Village in Northumberland, England

Longhoughton is a small rural village in Northumberland, England. It lies near the coast, about 4.5 mi northeast of Alnwick, in the similarly named parish of Longhoughton.

The village lies under the spectacular whinstone outcrop, Ratcheugh Crag, near which local point-to-point racing is often conducted.

The parish church does double duty since it is also the church of the nearby RAF Boulmer.

==History==
The village has a turbulent history and was often sacked in mediaeval times. From the 12th century to recently, the village was noted for its water and corn mills.

There was local industry based on limestone, coal and lead although agriculture was always the main occupation.

On top of Ratcheugh Crag is the Robert Adam-designed Ratcheugh Observatory, built by Hugh Percy, 1st Duke of Northumberland.

== Governance ==
Longhoughton is in the parliamentary constituency of Berwick-upon-Tweed. The MP for this constituency is currently David Smith, the Labour candidate who was elected in 2024. An electoral ward in the same name exists. This ward stretches north along the coast and east to Powburn.
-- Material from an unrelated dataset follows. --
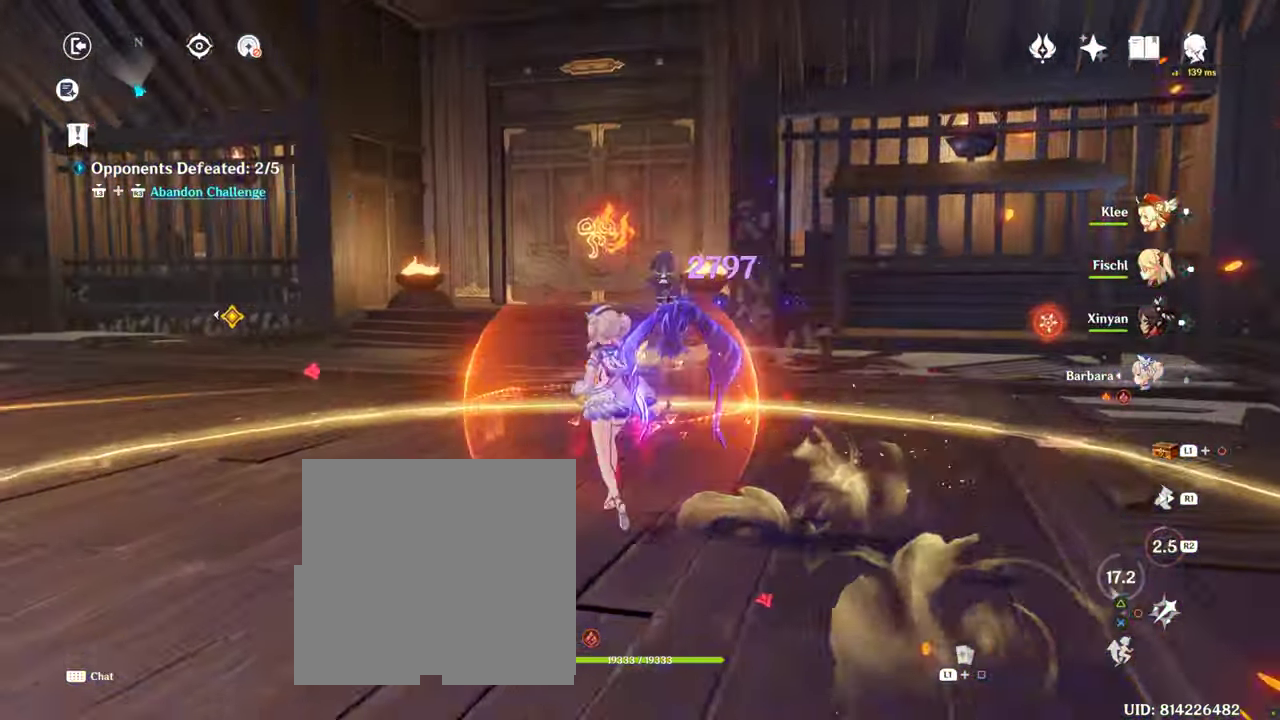
Gameplay with a controller (PlayStation layout); each line is a JSON object with the inputs held at the frame after it (dt_ms = milliseconds from this image to that frame). "button_events" lists button changes between this image and that frame as [ms after this image, input, new state], when the widget could be followed in between (sticks are given only as held states). Not read: DPAD_DOWN L3 R2 R3 TRIANGLE.
{"dt_ms": 500, "buttons": [], "left_stick": "center", "right_stick": "center", "button_events": []}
The ward has a total population taken at the 2011 census of 4,424.

== Transport ==
Longhoughton once had a railway station on the main line of the North East Railway.

== Buildings ==
The parish church of St. Peter and St. Paul dates from the Saxon era, although it was rebuilt in 1080 and now the only remaining Saxon stonework is seen in parts of the chancel and tower arches. During the 1080 rebuilding, a 44 ft tower was added. This was for purposes of military defence, rather than religious use, and was used as such until the 17th century. Parish records go back as far as 1646.

Smugglers used to use the church as a distribution centre in the 19th century. Nikolaus Pevsner mentioned the building favourably in his review of Northumbrian architecture.

A little over a mile to the north-west is Littlehoughton Hall, a house of 1686 with later additions, which incorporates the remains of a late medieval tower house.

Longhoughton Community and Sports Centre Trust has been presented with the King’s Award for Voluntary Service.

===Individuals===
- Jeremy Pickard: 22 December 2025.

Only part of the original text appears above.